## JOB
Could you rewrite only the records from the start through the line containing "line at (640, 524): dashed -> solid", substituting "broken" for each "dashed" and leaving everything else unchanged?

## INFORMATION GIVEN
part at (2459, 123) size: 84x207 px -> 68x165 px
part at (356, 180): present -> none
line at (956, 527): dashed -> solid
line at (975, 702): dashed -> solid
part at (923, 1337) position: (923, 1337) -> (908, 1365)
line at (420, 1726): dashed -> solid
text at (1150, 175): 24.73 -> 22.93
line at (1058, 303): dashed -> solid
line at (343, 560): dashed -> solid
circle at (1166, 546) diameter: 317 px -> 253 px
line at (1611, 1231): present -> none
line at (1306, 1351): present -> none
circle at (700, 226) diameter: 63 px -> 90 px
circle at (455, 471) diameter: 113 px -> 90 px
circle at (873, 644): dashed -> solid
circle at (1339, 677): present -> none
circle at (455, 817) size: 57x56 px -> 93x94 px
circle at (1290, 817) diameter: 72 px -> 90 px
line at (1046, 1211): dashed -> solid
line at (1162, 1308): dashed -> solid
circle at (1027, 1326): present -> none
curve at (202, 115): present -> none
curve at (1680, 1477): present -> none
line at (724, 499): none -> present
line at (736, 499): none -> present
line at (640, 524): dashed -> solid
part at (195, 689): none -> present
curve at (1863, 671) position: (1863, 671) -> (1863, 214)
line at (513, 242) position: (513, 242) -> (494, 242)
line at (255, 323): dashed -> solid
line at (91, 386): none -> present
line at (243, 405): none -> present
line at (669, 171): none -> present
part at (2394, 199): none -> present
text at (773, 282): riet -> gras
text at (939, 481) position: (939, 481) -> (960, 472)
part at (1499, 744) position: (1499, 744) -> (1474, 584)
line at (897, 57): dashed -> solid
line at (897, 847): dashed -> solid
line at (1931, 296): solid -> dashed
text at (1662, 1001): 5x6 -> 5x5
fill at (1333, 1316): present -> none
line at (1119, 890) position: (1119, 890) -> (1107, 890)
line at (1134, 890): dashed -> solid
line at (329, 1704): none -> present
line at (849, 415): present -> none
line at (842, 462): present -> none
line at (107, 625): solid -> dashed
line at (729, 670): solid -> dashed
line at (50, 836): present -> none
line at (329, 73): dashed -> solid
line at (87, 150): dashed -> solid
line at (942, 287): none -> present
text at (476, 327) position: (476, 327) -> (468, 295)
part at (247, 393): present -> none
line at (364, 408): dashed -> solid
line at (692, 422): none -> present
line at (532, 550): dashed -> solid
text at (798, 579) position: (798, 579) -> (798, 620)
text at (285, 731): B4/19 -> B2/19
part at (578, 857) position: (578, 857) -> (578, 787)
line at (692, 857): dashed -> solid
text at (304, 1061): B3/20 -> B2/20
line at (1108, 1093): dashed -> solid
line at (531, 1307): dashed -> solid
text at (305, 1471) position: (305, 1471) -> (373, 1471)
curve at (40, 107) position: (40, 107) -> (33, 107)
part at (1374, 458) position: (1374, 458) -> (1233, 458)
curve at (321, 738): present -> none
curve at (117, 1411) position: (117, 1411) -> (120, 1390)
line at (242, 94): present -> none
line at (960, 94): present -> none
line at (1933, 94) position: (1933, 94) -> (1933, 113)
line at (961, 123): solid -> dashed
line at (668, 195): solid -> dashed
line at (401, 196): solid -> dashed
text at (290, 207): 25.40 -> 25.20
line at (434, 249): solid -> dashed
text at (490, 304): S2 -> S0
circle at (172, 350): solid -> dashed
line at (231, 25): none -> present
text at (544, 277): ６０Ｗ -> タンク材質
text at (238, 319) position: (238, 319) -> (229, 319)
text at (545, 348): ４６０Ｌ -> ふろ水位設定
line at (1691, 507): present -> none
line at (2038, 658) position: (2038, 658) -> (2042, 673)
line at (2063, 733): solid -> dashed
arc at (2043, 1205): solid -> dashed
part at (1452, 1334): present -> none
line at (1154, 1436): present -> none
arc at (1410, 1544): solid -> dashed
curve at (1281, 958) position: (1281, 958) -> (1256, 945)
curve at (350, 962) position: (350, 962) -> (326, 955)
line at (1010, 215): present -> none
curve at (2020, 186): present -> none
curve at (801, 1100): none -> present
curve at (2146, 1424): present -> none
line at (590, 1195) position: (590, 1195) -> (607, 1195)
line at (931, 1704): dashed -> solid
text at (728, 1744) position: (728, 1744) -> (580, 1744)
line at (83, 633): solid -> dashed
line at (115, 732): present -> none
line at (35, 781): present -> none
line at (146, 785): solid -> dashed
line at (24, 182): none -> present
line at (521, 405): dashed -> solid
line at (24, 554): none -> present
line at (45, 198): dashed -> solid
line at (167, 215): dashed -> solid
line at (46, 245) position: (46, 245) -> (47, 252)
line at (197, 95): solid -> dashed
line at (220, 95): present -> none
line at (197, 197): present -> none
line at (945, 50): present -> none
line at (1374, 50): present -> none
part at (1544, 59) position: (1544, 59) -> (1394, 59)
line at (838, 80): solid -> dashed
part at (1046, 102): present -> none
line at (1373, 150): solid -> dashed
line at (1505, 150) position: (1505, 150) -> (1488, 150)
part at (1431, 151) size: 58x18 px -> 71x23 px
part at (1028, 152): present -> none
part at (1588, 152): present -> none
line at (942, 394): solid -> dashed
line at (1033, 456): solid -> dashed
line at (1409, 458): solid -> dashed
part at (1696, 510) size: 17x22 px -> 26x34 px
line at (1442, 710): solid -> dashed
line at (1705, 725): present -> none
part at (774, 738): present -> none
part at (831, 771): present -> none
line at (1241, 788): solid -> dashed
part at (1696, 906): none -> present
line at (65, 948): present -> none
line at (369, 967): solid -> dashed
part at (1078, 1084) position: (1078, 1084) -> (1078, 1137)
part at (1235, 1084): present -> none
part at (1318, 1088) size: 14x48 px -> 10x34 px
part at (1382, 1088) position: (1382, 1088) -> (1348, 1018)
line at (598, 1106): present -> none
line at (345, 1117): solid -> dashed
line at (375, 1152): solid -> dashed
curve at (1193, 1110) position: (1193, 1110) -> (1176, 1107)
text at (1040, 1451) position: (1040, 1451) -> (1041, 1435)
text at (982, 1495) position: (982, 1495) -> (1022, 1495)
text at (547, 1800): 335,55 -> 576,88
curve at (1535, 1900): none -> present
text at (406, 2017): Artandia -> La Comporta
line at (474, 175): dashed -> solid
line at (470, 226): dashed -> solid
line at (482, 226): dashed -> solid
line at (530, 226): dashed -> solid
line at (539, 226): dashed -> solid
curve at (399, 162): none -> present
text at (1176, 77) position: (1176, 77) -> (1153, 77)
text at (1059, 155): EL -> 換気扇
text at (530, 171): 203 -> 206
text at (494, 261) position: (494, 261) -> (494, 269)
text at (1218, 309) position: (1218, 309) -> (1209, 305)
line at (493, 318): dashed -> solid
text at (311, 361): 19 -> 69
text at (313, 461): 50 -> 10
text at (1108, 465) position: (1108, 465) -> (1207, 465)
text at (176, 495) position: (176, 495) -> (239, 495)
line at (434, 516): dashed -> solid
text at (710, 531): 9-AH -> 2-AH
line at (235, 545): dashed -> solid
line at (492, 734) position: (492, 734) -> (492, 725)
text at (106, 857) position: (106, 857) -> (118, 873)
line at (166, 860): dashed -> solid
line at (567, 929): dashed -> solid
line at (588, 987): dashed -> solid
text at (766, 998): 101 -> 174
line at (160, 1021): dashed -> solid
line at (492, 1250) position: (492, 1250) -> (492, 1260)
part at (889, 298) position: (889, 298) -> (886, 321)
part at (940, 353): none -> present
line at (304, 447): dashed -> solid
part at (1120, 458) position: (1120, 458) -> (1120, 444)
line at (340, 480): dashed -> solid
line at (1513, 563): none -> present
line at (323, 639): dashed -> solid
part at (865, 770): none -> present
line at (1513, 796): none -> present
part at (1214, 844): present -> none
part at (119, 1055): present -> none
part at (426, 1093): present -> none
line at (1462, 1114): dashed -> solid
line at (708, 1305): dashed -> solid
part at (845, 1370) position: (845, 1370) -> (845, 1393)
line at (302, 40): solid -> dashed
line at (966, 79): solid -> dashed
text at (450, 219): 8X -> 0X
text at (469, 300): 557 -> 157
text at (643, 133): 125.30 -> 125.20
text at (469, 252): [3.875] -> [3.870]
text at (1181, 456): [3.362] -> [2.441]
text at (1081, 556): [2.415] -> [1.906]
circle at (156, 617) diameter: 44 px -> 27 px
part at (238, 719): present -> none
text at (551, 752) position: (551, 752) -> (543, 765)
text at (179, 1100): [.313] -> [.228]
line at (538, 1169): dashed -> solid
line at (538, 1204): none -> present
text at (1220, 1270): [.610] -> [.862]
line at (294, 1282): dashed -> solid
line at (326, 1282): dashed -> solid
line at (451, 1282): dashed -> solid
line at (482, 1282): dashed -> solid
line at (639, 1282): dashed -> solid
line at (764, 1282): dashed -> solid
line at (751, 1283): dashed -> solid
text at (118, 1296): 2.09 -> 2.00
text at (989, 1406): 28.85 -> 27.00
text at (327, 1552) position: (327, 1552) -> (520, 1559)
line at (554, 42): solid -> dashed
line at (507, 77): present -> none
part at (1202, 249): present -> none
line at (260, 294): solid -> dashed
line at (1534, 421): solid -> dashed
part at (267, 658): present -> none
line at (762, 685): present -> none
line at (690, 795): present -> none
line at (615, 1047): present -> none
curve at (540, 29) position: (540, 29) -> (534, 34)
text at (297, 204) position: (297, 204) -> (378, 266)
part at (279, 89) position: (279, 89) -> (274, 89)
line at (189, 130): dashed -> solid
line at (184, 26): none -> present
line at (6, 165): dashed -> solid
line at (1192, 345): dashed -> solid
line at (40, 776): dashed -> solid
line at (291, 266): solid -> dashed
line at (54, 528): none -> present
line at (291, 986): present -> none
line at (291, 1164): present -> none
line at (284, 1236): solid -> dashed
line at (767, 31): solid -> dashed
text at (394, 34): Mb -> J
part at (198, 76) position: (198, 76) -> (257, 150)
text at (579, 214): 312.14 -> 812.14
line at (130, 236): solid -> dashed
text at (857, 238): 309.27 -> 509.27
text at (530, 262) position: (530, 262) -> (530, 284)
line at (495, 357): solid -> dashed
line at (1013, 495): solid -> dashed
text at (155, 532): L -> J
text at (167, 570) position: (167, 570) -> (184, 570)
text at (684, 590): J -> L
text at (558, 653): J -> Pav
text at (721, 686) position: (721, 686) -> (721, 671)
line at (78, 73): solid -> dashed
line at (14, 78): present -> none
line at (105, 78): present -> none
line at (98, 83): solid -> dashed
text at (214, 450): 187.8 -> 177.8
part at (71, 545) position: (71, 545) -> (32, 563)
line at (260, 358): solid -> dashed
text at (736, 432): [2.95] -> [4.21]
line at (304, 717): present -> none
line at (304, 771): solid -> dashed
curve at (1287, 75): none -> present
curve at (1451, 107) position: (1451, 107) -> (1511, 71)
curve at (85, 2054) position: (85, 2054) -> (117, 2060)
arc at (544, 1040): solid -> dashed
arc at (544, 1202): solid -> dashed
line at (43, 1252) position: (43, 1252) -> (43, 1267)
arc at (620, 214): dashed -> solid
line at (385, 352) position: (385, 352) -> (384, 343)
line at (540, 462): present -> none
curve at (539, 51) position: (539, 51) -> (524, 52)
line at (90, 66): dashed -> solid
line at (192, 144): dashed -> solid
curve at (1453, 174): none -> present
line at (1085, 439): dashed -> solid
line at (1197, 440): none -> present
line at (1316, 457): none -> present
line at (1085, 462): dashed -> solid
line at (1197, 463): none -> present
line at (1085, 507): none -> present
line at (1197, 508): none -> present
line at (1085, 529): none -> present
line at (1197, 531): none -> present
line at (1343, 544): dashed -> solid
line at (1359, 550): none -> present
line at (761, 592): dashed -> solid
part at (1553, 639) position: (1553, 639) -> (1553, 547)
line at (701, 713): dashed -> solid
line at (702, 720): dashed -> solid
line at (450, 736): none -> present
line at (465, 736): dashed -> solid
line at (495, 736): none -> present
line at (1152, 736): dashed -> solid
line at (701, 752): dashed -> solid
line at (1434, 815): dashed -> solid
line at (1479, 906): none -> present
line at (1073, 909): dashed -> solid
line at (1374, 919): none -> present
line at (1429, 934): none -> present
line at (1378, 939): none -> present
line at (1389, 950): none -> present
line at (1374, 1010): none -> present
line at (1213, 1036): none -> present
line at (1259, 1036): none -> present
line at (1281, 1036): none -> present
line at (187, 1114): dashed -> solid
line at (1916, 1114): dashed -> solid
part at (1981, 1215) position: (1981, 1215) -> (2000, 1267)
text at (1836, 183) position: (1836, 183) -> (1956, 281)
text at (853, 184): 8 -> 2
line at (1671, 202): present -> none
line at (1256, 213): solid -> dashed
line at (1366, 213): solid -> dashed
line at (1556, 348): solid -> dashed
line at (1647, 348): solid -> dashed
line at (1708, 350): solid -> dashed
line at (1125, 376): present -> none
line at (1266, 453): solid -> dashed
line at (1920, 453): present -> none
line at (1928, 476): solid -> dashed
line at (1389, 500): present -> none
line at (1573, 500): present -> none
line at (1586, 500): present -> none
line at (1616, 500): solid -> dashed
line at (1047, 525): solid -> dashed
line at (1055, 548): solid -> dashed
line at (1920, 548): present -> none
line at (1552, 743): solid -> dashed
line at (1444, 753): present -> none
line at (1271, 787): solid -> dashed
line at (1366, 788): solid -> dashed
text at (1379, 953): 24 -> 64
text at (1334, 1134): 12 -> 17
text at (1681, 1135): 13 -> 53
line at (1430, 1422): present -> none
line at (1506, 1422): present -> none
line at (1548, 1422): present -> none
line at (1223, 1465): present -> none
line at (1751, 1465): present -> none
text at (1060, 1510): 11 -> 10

## RIGHT ANSWER
part at (2459, 123) size: 84x207 px -> 68x165 px
part at (356, 180): present -> none
line at (956, 527): broken -> solid
line at (975, 702): broken -> solid
part at (923, 1337) position: (923, 1337) -> (908, 1365)
line at (420, 1726): broken -> solid
text at (1150, 175): 24.73 -> 22.93
line at (1058, 303): broken -> solid
line at (343, 560): broken -> solid
circle at (1166, 546) diameter: 317 px -> 253 px
line at (1611, 1231): present -> none
line at (1306, 1351): present -> none
circle at (700, 226) diameter: 63 px -> 90 px
circle at (455, 471) diameter: 113 px -> 90 px
circle at (873, 644): broken -> solid
circle at (1339, 677): present -> none
circle at (455, 817) size: 57x56 px -> 93x94 px
circle at (1290, 817) diameter: 72 px -> 90 px
line at (1046, 1211): broken -> solid
line at (1162, 1308): broken -> solid
circle at (1027, 1326): present -> none
curve at (202, 115): present -> none
curve at (1680, 1477): present -> none
line at (724, 499): none -> present
line at (736, 499): none -> present
line at (640, 524): broken -> solid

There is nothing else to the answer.